Politischen Wendungen in allen Einzelheiten folgt man beim Lesen. Bemerkenswert, wie dabei immer wieder ein Muster zu erkennen ist, das sich, grob gesagt, mit einem Sprichwort beschreiben lässt: Wer anderen eine Grube gräbt, fällt selbst hinein. Hochmut kommt vor dem Fall: Politische Akteure, die besonders schlau und durchsetzungsstark sein wollten, standen am Ende dumm da, weil sie die Gegenreaktionen unterschätzten, weil sie nur auf Sieg setzten und zu dialektischem, langfristigem Denken nicht in der Lage waren. „Wir können uns getrost von allen Lösungen verabschieden, die als pauschale, zumal als radikale daherkommen“, resümiert Stefan Weidner. Mit dem „War on Terror“ aber war „ein uneinlösliches Heilsversprechen“ verknüpft.
Wie hätten die USA indes auf 9/11 reagieren sollen? Die Anschläge hatten zu einer tiefen Erschütterung des Grundvertrauens in die eigenen Institutionen und die Regierung geführt. Mit einem Mal war es möglich, die Erfolgserzählung der USA „nicht mehr zu glauben“. Dagegen wollte die Bush-Administration Stärke zeigen – nach außen wie nach innen, wo mit Hilfe des „Patriot Act“ Bürgerrechte massiv eingeschränkt wurden. Stefan Weidner: „Das Gefühl von Bedrohung stabilisiert und verfestigt ein System …“ Wobei, so sei hinzugefügt, es nicht so sehr ums Fühlen geht wie um eine seit längerem schon bestehende sozialökonomische Krise, die zu politischen und wirtschaftlichen Aggressionen nach außen führt und zu immer härteren Frontlinien nach innen. Tendenzen zu in sich geschlossenen, verfeindeten Weltbildern lassen sich auch hierzulande leicht ausmachen.

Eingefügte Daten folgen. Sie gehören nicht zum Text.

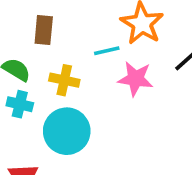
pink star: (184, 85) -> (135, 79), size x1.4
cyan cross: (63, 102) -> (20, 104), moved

Indem 9/11 wie „eine Ermächtigung, wie ein Freifahrtschein“ wirkte, „um unvernünftig zu sein, intolerant, aggressiv, autoritär – auf die Bush-Regierung ebenso wie auf die für das Ressentiment empfänglichen Normalbürger“, hat das eigene System Schaden genommen, so des Autors Diagnose. „9/11 setzte die USA schachmatt, ohne dass sie es begriffen.“ Der 20-jährige Krieg in Afghanistan, die Irak-Invasion und die damit in Zusammenhang stehende Syrien-Mission, die von ihm im Einzelnen betrachtet werden, bewiesen das Scheitern der neoimperialen Idee, durch die Verbreitung der liberalen Demokratie amerikanisch-westlicher Prägung die Welt irgendwie sicherer zu machen. Im Gegenteil, durch aggressive Politik wurde der Mythos des Westens vollends entzaubert.
Steckt uns womöglich immer noch der Missionierungswunsch in den Knochen, andere Völker mit unseren Lebensvorstellungen zu beglücken? Aber von der Utopie eines zivilisatorischen Fortschritts können wir uns doch nicht verabschieden? Andererseits, lässt sich Universalismus überhaupt noch gewaltfrei denken? Trifft auch europäische „Wertepolitik“ vor diesem Hintergrund auf eine Grenze?
Wie demokratisch und liberal kann die neoliberale Weltordnung sein? Welches Potenzial besitzt sie noch zur Lösung grundlegender Menschheitsprobleme? „Wir befinden uns auf dem Weg zu einer neo-feudalen, neo-oligarchischen Weltgesellschaft“, meint der Autor. Osama Bin Laden und seine Terroristen haben den Weg dorthin „freigeschossen“.
Stefan Weidner: Ground Zero. 9/11 und die Geburt der Gegenwart. Hanser. 256 S., geb., 23 €.